Les moyens sont substantiellement augmentés avec une rallonge budgétaire pour cette année de 100 milliards d’euros, ce qui représente deux fois le budget de la défense. Celui-ci va d’ailleurs être porté à plus de 2 % du PIB – il est actuellement à 1,5 % du PIB, après être tombé à 1,1 % en 2014. C’est l’objectif exigé par l’Alliance atlantique depuis longtemps. Cela ne signifie pas que l’Allemagne va devenir du jour au lendemain une puissance militaire qui inspire la crainte. Son armée reste très fortement contrôlée par le pouvoir civil et le sous-financement chronique qu’a subi la Bundeswehr ces trente dernières années a fait des dégâts. Il faudra du temps pour la remettre sur pied et faire qu’elle devienne une force à la hauteur de la puissance économique allemande. Enfin, l’Allemagne ne possède pas et ne possédera pas d’armes de destruction massive.

Diriez-vous que c’est la fin d’un certain pacifisme allemand ?

Je ne sais pas si c’est la fin du pacifisme, parce que c’est une volonté de maintenir la paix qui pousse les Allemands à renforcer l’outil militaire. On ne rentre pas dans une logique de guerre. Je pense que l’Allemagne revient plutôt à une posture qui fut la sienne durant la guerre froide, où elle consacrait l’équivalent de 2 à 3 % de son PIB à la défense. L’Otan était à l’époque une alliance défensive, et elle le reste. La question est de pouvoir se défendre, pas de faire la guerre. Donc, l’Allemagne reste pour moi sinon pacifiste, au moins pacifique, et toujours axée sur l’idée que la diplomatie reste primordiale dans les échanges et que la guerre ne résout rien. Ce qu’elle a parfaitement compris, en revanche, c’est que sans puissance militaire, la diplomatie ne vaut pas grand-chose.

Le gouvernement allemand est-il favorable à une armée européenne ?

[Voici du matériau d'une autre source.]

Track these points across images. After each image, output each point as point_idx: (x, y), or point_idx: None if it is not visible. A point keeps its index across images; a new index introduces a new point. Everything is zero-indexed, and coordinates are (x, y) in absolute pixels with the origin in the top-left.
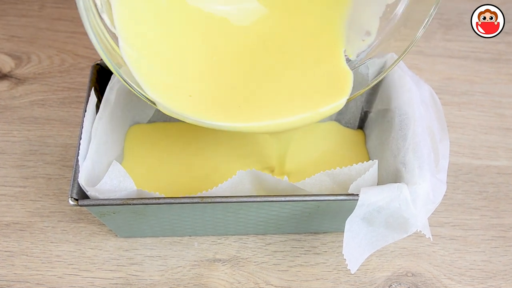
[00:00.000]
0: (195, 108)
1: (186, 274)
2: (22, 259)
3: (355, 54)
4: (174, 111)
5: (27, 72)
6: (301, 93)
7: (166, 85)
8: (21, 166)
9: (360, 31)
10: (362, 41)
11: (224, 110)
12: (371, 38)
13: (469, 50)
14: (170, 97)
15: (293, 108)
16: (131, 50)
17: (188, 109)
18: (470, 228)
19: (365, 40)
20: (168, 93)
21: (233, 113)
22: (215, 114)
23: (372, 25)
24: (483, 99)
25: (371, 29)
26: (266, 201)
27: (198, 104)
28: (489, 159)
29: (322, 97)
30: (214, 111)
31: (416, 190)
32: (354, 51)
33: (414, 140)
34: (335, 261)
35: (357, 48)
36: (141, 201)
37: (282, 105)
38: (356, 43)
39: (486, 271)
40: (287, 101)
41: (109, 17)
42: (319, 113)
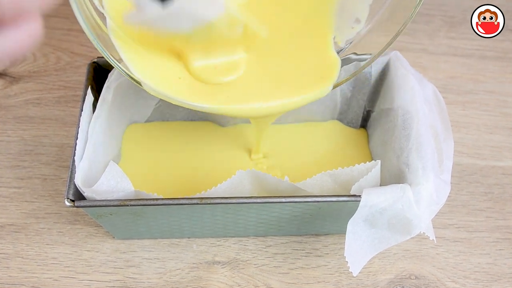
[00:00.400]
0: (182, 90)
1: (184, 277)
2: (17, 262)
3: (344, 41)
4: (161, 92)
5: (22, 71)
6: (288, 78)
7: (153, 66)
8: (16, 167)
9: (349, 18)
10: (352, 28)
11: (210, 93)
12: (360, 26)
13: (473, 48)
14: (157, 78)
15: (278, 92)
16: (119, 30)
17: (175, 91)
18: (474, 230)
19: (355, 27)
20: (154, 74)
21: (218, 96)
22: (201, 96)
23: (362, 13)
24: (487, 98)
25: (361, 16)
26: (267, 202)
27: (185, 86)
28: (494, 159)
29: (308, 83)
30: (200, 93)
31: (419, 191)
32: (343, 38)
33: (418, 140)
34: (337, 264)
35: (346, 35)
36: (138, 202)
37: (268, 89)
38: (345, 30)
39: (491, 274)
40: (273, 85)
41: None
42: (304, 98)
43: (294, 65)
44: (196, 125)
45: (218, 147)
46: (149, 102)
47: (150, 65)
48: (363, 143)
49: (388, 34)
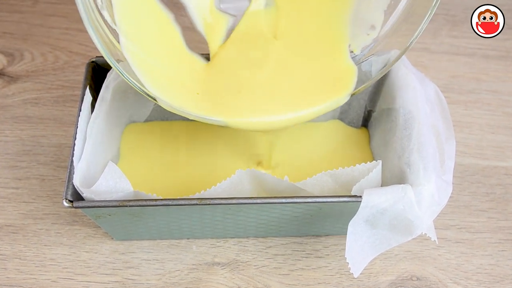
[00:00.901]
0: (198, 105)
1: (184, 278)
2: (15, 263)
3: (360, 48)
4: (178, 108)
5: (20, 70)
6: (305, 89)
7: (168, 81)
8: (13, 167)
9: (364, 25)
10: (367, 35)
11: (228, 107)
12: (375, 32)
13: (476, 47)
14: (172, 94)
15: (296, 104)
16: (132, 46)
17: (193, 106)
18: (476, 231)
19: (370, 34)
20: (170, 89)
21: (237, 110)
22: (221, 111)
23: (376, 19)
24: (490, 98)
25: (376, 23)
26: (267, 202)
27: (201, 101)
28: (497, 159)
29: (325, 92)
30: (219, 108)
31: (421, 191)
32: (359, 46)
33: (419, 140)
34: (338, 265)
35: (361, 42)
36: (138, 202)
37: (285, 101)
38: (360, 38)
39: (493, 275)
40: (290, 97)
41: (110, 14)
42: (322, 108)
43: (310, 75)
44: (195, 124)
45: (218, 146)
46: (148, 101)
47: (165, 80)
48: (364, 143)
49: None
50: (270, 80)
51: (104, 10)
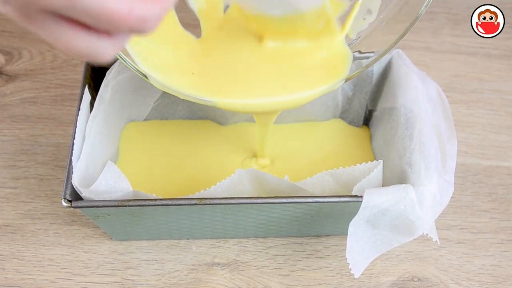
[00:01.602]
0: (190, 84)
1: (183, 279)
2: (13, 263)
3: (356, 33)
4: (168, 86)
5: (18, 69)
6: (298, 72)
7: (160, 59)
8: (12, 167)
9: (361, 9)
10: (363, 19)
11: (221, 88)
12: (372, 17)
13: (478, 46)
14: (164, 72)
15: (291, 87)
16: None
17: (182, 84)
18: (478, 231)
19: (366, 18)
20: (161, 68)
21: (230, 91)
22: (212, 91)
23: (373, 3)
24: (492, 97)
25: (373, 7)
26: (267, 202)
27: (193, 81)
28: (499, 159)
29: (319, 77)
30: (211, 88)
31: (422, 191)
32: (355, 30)
33: (421, 140)
34: (339, 265)
35: (358, 27)
36: (137, 202)
37: (280, 83)
38: (357, 22)
39: (496, 276)
40: (285, 79)
41: None
42: (314, 93)
43: (305, 59)
44: (195, 123)
45: (217, 146)
46: (148, 101)
47: (157, 58)
48: (365, 142)
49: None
50: (263, 64)
51: None
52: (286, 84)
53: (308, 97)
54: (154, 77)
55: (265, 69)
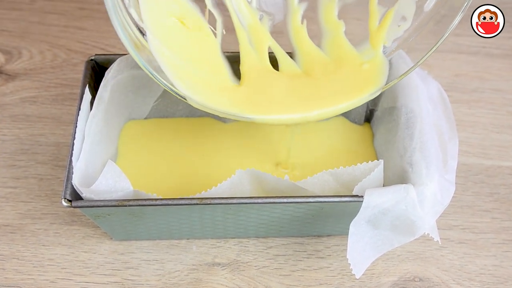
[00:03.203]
0: (231, 103)
1: (184, 279)
2: (13, 263)
3: (391, 40)
4: (210, 106)
5: (18, 68)
6: (337, 82)
7: (198, 80)
8: (11, 166)
9: (396, 17)
10: (398, 26)
11: (262, 105)
12: (407, 24)
13: (479, 46)
14: (204, 92)
15: (326, 100)
16: (160, 44)
17: (224, 103)
18: (480, 231)
19: (401, 25)
20: (199, 87)
21: (273, 106)
22: (253, 108)
23: (408, 10)
24: (494, 97)
25: (407, 14)
26: (268, 202)
27: (233, 99)
28: (501, 159)
29: (357, 87)
30: (252, 105)
31: (423, 191)
32: (390, 37)
33: (421, 139)
34: (339, 266)
35: (393, 34)
36: (137, 202)
37: (317, 97)
38: (392, 29)
39: (497, 276)
40: (323, 93)
41: (137, 12)
42: (355, 102)
43: (344, 70)
44: (196, 121)
45: (219, 144)
46: (148, 100)
47: (194, 79)
48: (368, 140)
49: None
50: (301, 79)
51: (131, 8)
52: (325, 97)
53: (346, 107)
54: (193, 99)
55: (304, 83)
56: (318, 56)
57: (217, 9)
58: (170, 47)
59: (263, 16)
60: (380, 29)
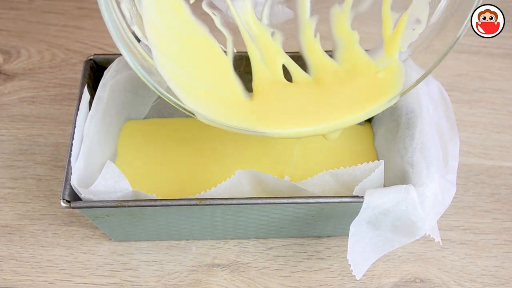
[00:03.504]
0: (243, 118)
1: (183, 280)
2: (11, 264)
3: (406, 44)
4: (218, 121)
5: (17, 68)
6: (354, 90)
7: (205, 95)
8: (10, 167)
9: (409, 21)
10: (413, 30)
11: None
12: (421, 26)
13: (480, 45)
14: (212, 107)
15: (342, 111)
16: (166, 61)
17: (236, 119)
18: (481, 232)
19: (416, 29)
20: (208, 103)
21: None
22: (265, 122)
23: (422, 12)
24: (495, 97)
25: (421, 16)
26: (268, 203)
27: (245, 114)
28: (502, 159)
29: (374, 95)
30: (264, 119)
31: (424, 191)
32: (406, 42)
33: (422, 140)
34: (340, 267)
35: (408, 38)
36: (136, 203)
37: (332, 108)
38: (407, 33)
39: (498, 277)
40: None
41: (141, 29)
42: (372, 110)
43: (359, 78)
44: (195, 121)
45: (219, 144)
46: (147, 100)
47: (201, 94)
48: (368, 139)
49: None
50: (315, 89)
51: (134, 25)
52: (341, 107)
53: (364, 116)
54: (202, 114)
55: (318, 95)
56: (332, 67)
57: (226, 28)
58: (177, 63)
59: (274, 33)
60: (395, 35)
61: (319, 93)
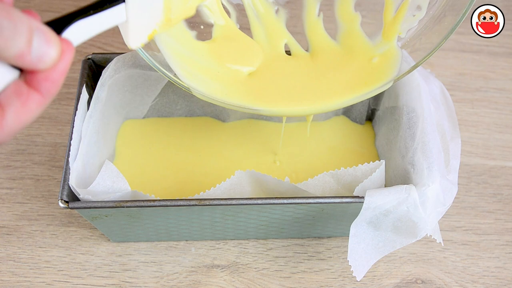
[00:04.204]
0: (240, 93)
1: (182, 281)
2: (9, 265)
3: (406, 31)
4: (214, 97)
5: None
6: (347, 75)
7: (206, 72)
8: (7, 167)
9: (411, 6)
10: (413, 16)
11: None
12: (421, 13)
13: (482, 44)
14: (207, 83)
15: (335, 92)
16: (167, 36)
17: (232, 95)
18: (483, 233)
19: (416, 15)
20: (204, 80)
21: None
22: (260, 100)
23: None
24: (497, 96)
25: (422, 3)
26: (268, 203)
27: (242, 91)
28: (504, 159)
29: (368, 79)
30: (259, 97)
31: (425, 192)
32: (405, 28)
33: (423, 139)
34: (340, 268)
35: (408, 24)
36: (135, 203)
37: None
38: (406, 19)
39: (501, 278)
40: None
41: None
42: (364, 94)
43: (356, 61)
44: (194, 120)
45: (218, 143)
46: (146, 100)
47: (198, 69)
48: (369, 139)
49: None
50: (311, 69)
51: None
52: (334, 88)
53: (355, 99)
54: (198, 90)
55: (314, 75)
56: (331, 48)
57: (231, 4)
58: (176, 37)
59: (279, 10)
60: (395, 19)
61: (315, 74)
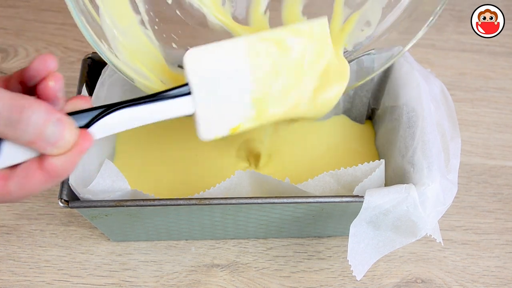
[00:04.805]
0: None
1: (182, 280)
2: (8, 264)
3: (352, 44)
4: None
5: (14, 66)
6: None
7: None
8: None
9: (360, 21)
10: (361, 31)
11: None
12: (370, 29)
13: (483, 44)
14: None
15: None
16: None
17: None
18: (483, 232)
19: (364, 30)
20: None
21: None
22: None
23: (373, 16)
24: (498, 96)
25: (372, 19)
26: (268, 203)
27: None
28: (504, 159)
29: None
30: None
31: (425, 191)
32: (352, 41)
33: (423, 139)
34: (340, 267)
35: (355, 38)
36: (135, 202)
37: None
38: (354, 33)
39: (501, 277)
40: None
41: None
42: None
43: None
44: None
45: (218, 143)
46: None
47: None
48: (369, 138)
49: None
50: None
51: None
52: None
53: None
54: (140, 82)
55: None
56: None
57: None
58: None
59: (226, 2)
60: (342, 32)
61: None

Malgré le contexte actuel, l’idée d’une Europe souveraine n’est pas sur la table et ne le sera pas avant très longtemps. Les armées resteront sous souveraineté nationale. Cela n’empêche pas l’Europe de mettre réellement sur pied ce que l’on n’avait jamais fait, à savoir les groupements tactiques de l’Union européenne, qui n’existaient que sur le papier. Il y en a quinze, tous dotés d’un armement important ; chacun compte 1 500 hommes et dispose d’une force de réaction rapide, parallèle à celle de l’Otan. Pour ma part, je trouve qu’il faut se méfier de l’expression « armée européenne » qui rappelle trop l’échec de la CED*.

Dans son discours au Bundestag, Olaf Scholz a fait référence à une nouvelle ère. À quoi va-t-elle ressembler ?

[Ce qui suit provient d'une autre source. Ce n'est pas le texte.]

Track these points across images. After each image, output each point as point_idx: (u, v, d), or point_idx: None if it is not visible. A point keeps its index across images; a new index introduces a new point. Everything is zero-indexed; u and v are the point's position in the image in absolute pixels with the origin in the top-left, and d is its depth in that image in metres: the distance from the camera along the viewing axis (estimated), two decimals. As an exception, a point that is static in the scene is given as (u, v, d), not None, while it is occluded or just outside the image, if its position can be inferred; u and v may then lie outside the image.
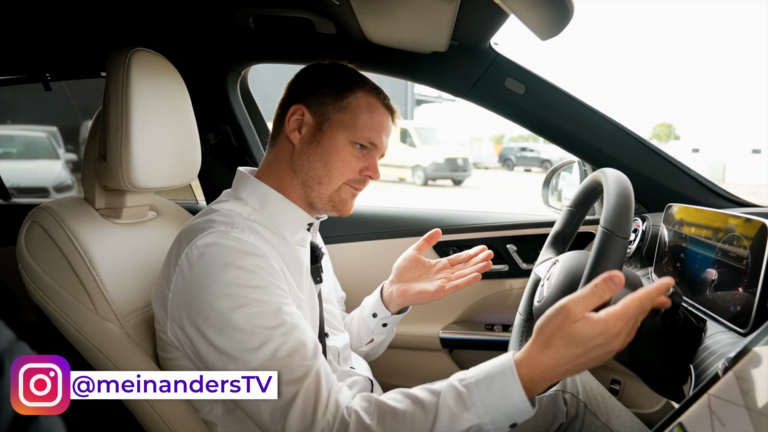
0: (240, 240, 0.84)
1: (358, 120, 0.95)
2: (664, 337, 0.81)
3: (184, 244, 0.85)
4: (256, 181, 0.97)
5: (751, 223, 0.78)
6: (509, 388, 0.71)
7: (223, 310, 0.78)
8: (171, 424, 0.87)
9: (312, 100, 0.96)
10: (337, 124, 0.95)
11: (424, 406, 0.74)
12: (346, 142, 0.95)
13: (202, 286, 0.80)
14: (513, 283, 1.55)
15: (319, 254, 1.03)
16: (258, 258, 0.83)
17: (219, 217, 0.88)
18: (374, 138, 0.97)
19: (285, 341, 0.78)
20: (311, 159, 0.95)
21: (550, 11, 0.88)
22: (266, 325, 0.78)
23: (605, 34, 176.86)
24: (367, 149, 0.98)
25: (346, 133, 0.95)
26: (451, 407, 0.73)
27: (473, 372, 0.75)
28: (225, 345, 0.78)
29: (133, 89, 0.93)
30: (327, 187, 0.96)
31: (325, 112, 0.95)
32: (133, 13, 1.38)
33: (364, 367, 1.14)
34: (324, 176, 0.95)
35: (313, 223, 1.03)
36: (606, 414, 1.14)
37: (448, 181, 14.92)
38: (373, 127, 0.97)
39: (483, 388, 0.72)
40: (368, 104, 0.97)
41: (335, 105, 0.96)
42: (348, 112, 0.95)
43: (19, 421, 0.30)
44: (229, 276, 0.80)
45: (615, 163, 1.34)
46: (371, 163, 0.99)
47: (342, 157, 0.95)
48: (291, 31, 1.40)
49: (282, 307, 0.81)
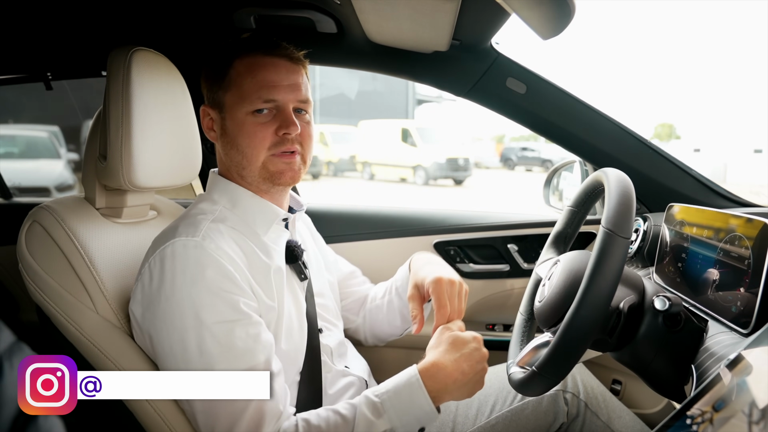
0: (200, 248, 0.83)
1: (243, 88, 0.90)
2: (665, 338, 0.81)
3: (150, 252, 0.87)
4: (224, 181, 0.97)
5: (753, 223, 0.78)
6: (415, 396, 0.84)
7: (176, 328, 0.81)
8: (171, 424, 0.87)
9: (208, 96, 0.96)
10: (230, 105, 0.92)
11: (345, 418, 0.83)
12: (244, 116, 0.91)
13: (159, 302, 0.82)
14: (514, 282, 1.55)
15: (298, 252, 1.00)
16: (216, 270, 0.83)
17: (183, 223, 0.88)
18: (268, 94, 0.90)
19: (230, 367, 0.80)
20: (227, 150, 0.95)
21: (552, 10, 0.88)
22: (214, 351, 0.80)
23: (606, 34, 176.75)
24: (272, 110, 0.91)
25: (241, 108, 0.91)
26: (367, 415, 0.82)
27: (384, 385, 0.87)
28: (173, 364, 0.82)
29: (134, 88, 0.92)
30: (251, 167, 0.93)
31: (218, 99, 0.94)
32: (134, 12, 1.38)
33: (360, 366, 1.14)
34: (242, 159, 0.93)
35: (289, 218, 1.02)
36: (607, 414, 1.14)
37: (450, 181, 14.92)
38: (262, 84, 0.90)
39: (393, 395, 0.84)
40: (248, 66, 0.91)
41: (221, 88, 0.93)
42: (233, 87, 0.92)
43: (19, 422, 0.30)
44: (186, 294, 0.81)
45: (616, 162, 1.34)
46: (283, 120, 0.91)
47: (247, 133, 0.91)
48: (292, 31, 1.40)
49: (234, 329, 0.81)
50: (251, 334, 0.83)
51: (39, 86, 1.68)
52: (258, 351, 0.82)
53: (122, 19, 1.42)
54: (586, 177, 1.39)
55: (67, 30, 1.50)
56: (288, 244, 1.00)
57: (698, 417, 0.56)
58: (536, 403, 1.13)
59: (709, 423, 0.54)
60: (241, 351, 0.81)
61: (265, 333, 0.86)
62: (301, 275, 1.01)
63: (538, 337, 0.96)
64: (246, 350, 0.81)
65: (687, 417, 0.56)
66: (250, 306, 0.85)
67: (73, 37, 1.53)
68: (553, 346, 0.77)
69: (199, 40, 1.51)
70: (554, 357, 0.77)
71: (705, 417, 0.55)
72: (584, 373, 1.21)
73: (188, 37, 1.50)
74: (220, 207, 0.94)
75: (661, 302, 0.80)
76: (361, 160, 16.11)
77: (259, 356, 0.82)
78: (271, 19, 1.37)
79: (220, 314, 0.81)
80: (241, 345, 0.81)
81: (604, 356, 1.38)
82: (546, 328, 0.92)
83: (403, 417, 0.83)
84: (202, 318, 0.80)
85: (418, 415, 0.84)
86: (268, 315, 0.89)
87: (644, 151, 1.35)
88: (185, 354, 0.80)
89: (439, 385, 0.85)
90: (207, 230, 0.87)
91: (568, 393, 1.15)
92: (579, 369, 1.22)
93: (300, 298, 1.01)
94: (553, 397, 1.14)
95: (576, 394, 1.15)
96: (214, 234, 0.87)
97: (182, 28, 1.47)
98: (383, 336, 1.24)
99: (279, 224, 1.00)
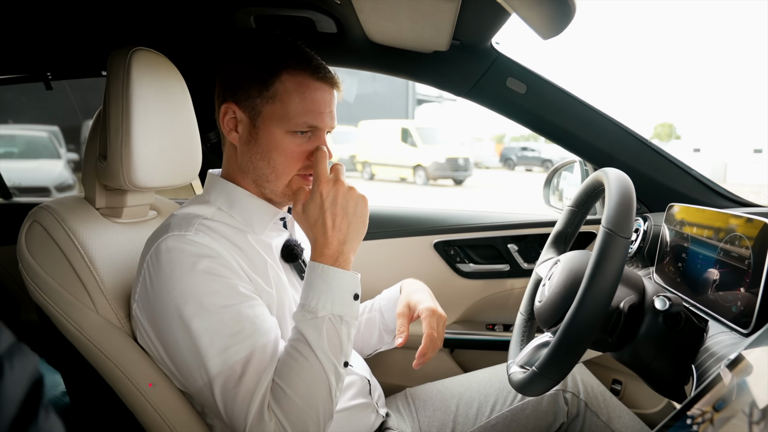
0: (193, 242, 0.84)
1: (289, 107, 0.88)
2: (665, 338, 0.81)
3: (145, 251, 0.87)
4: (223, 182, 0.96)
5: (753, 223, 0.78)
6: (326, 275, 0.85)
7: (182, 318, 0.80)
8: (171, 424, 0.87)
9: (240, 96, 0.90)
10: (269, 117, 0.89)
11: (295, 339, 0.84)
12: (283, 134, 0.89)
13: (162, 295, 0.82)
14: (514, 282, 1.55)
15: (297, 251, 1.00)
16: (211, 259, 0.83)
17: (175, 221, 0.88)
18: (312, 120, 0.89)
19: (242, 349, 0.80)
20: (253, 159, 0.92)
21: (552, 10, 0.88)
22: (224, 333, 0.80)
23: (607, 34, 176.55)
24: (310, 132, 0.91)
25: (281, 125, 0.89)
26: (306, 321, 0.84)
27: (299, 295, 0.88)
28: (184, 354, 0.82)
29: (134, 88, 0.92)
30: (277, 183, 0.93)
31: (255, 106, 0.89)
32: (134, 12, 1.38)
33: (362, 366, 1.14)
34: (270, 173, 0.92)
35: (287, 218, 1.02)
36: (607, 414, 1.14)
37: (449, 181, 14.93)
38: (309, 109, 0.89)
39: (310, 293, 0.85)
40: (297, 85, 0.88)
41: (262, 96, 0.89)
42: (277, 102, 0.88)
43: (18, 423, 0.30)
44: (186, 284, 0.81)
45: (616, 162, 1.34)
46: (320, 144, 0.92)
47: (283, 151, 0.90)
48: (292, 31, 1.40)
49: (240, 311, 0.82)
50: (258, 314, 0.83)
51: (39, 86, 1.68)
52: (266, 330, 0.83)
53: (122, 19, 1.42)
54: (586, 177, 1.39)
55: (67, 30, 1.50)
56: (287, 243, 1.00)
57: (698, 417, 0.56)
58: (536, 403, 1.13)
59: (710, 423, 0.54)
60: (250, 331, 0.81)
61: (268, 313, 0.87)
62: (302, 273, 1.01)
63: (538, 337, 0.96)
64: (254, 330, 0.81)
65: (687, 417, 0.56)
66: (249, 289, 0.85)
67: (73, 37, 1.53)
68: (553, 346, 0.77)
69: (199, 40, 1.51)
70: (554, 357, 0.77)
71: (705, 417, 0.55)
72: (584, 373, 1.21)
73: (188, 37, 1.50)
74: (214, 209, 0.93)
75: (661, 302, 0.80)
76: (361, 160, 16.11)
77: (268, 335, 0.83)
78: (271, 18, 1.37)
79: (223, 299, 0.81)
80: (249, 326, 0.81)
81: (604, 356, 1.39)
82: (546, 328, 0.92)
83: (332, 298, 0.84)
84: (206, 304, 0.80)
85: (341, 285, 0.85)
86: (266, 299, 0.89)
87: (644, 151, 1.35)
88: (196, 342, 0.80)
89: (331, 251, 0.86)
90: (198, 226, 0.87)
91: (568, 393, 1.15)
92: (579, 369, 1.22)
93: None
94: (553, 397, 1.14)
95: (576, 393, 1.15)
96: (206, 230, 0.87)
97: (182, 27, 1.47)
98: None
99: (277, 223, 1.00)
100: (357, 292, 0.87)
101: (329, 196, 0.86)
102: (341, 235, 0.87)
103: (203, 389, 0.81)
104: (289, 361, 0.82)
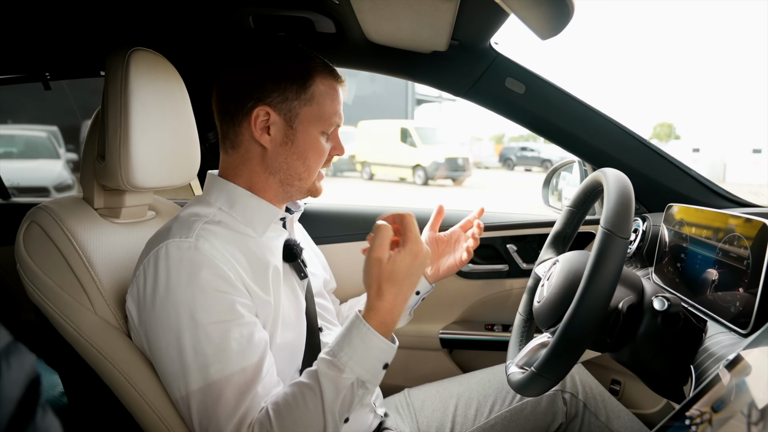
0: (192, 250, 0.83)
1: (324, 109, 0.93)
2: (664, 338, 0.81)
3: (144, 253, 0.87)
4: (225, 182, 0.96)
5: (752, 223, 0.78)
6: (367, 338, 0.81)
7: (171, 329, 0.81)
8: (169, 424, 0.87)
9: (275, 98, 0.90)
10: (307, 119, 0.92)
11: (310, 387, 0.81)
12: (318, 134, 0.94)
13: (155, 302, 0.82)
14: (513, 283, 1.55)
15: (297, 251, 1.00)
16: (209, 271, 0.82)
17: (176, 224, 0.88)
18: (338, 120, 0.96)
19: (224, 368, 0.80)
20: (289, 159, 0.93)
21: (551, 10, 0.88)
22: (209, 351, 0.80)
23: (606, 34, 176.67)
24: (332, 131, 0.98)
25: (317, 126, 0.93)
26: (329, 375, 0.81)
27: (334, 341, 0.84)
28: (166, 363, 0.82)
29: (132, 89, 0.92)
30: (309, 179, 0.96)
31: (292, 108, 0.91)
32: (132, 12, 1.37)
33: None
34: (304, 172, 0.95)
35: (286, 218, 1.02)
36: (606, 414, 1.14)
37: (449, 181, 14.93)
38: (336, 110, 0.95)
39: (346, 348, 0.82)
40: (328, 88, 0.94)
41: (300, 99, 0.91)
42: (314, 104, 0.92)
43: (15, 421, 0.29)
44: (181, 295, 0.80)
45: (615, 162, 1.34)
46: (336, 143, 0.99)
47: (317, 150, 0.95)
48: (291, 31, 1.40)
49: (230, 329, 0.81)
50: (245, 334, 0.82)
51: (38, 86, 1.68)
52: (251, 352, 0.82)
53: (121, 19, 1.42)
54: (585, 177, 1.39)
55: (65, 30, 1.50)
56: (287, 243, 0.99)
57: (697, 417, 0.56)
58: (535, 404, 1.13)
59: (708, 424, 0.54)
60: (235, 351, 0.81)
61: (258, 332, 0.85)
62: (301, 273, 1.01)
63: (537, 337, 0.96)
64: (240, 351, 0.81)
65: (686, 417, 0.56)
66: (245, 305, 0.85)
67: (72, 37, 1.53)
68: (552, 346, 0.77)
69: (198, 40, 1.51)
70: (553, 357, 0.77)
71: (704, 417, 0.55)
72: (583, 374, 1.21)
73: (187, 37, 1.50)
74: (215, 209, 0.93)
75: (660, 302, 0.80)
76: (360, 160, 16.11)
77: (252, 357, 0.82)
78: (270, 19, 1.37)
79: (215, 315, 0.81)
80: (236, 345, 0.81)
81: (603, 356, 1.39)
82: (545, 329, 0.92)
83: (364, 363, 0.82)
84: (197, 318, 0.80)
85: (377, 354, 0.82)
86: (264, 310, 0.88)
87: (643, 151, 1.35)
88: (180, 354, 0.80)
89: (382, 315, 0.83)
90: (200, 231, 0.86)
91: (567, 393, 1.15)
92: (578, 369, 1.22)
93: (300, 296, 1.00)
94: (551, 398, 1.14)
95: (575, 394, 1.15)
96: (208, 234, 0.86)
97: (181, 28, 1.47)
98: None
99: (277, 223, 1.00)
100: (388, 362, 0.84)
101: (419, 257, 0.84)
102: (403, 300, 0.84)
103: (180, 402, 0.82)
104: (292, 404, 0.80)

En 1989, les Soviétiques avaient dit aux Occidentaux sous forme de boutade qu’ils allaient leur faire quelque chose de terrible, à savoir les priver d’ennemi. C’était très fin de leur part. Sans ennemi, les Occidentaux n’avaient plus de raison de s’unir et de veiller à leur cohésion. Je pense qu’aujourd’hui, on a retrouvé un ennemi. C’est la raison pour laquelle la période qui s’ouvre ressemble beaucoup à celle de 1945-1989. On entre dans une nouvelle guerre froide. Reste à savoir avec qui. Faisons-nous face uniquement à la Russie, voire uniquement à la Russie de Poutine ? Ou bien cela va-t-il au-delà ? Aura-t-on désormais une opposition entre systèmes politiques, avec un bloc démocratique qui fait face à des régimes dictatoriaux ? Dans ce cas, le conflit dépasse de très loin le cadre européen. On ne peut pas encore le savoir. Mais pour les Américains, aux yeux desquels la Chine représente le principal danger, on semble s’engager dans cette direction-là. 

 

Propos recueillis par MANON PAULIC

 

* Lancé en 1950, le projet de la Communauté européenne de défense prévoyait la création d’une armée européenne de 100 000 hommes et d’institutions militaires communes, placées sous la houlette du commandement suprême de l’Otan. Le parlement français vota contre en 1954, beaucoup y voyant une grave atteinte à la souveraineté nationale.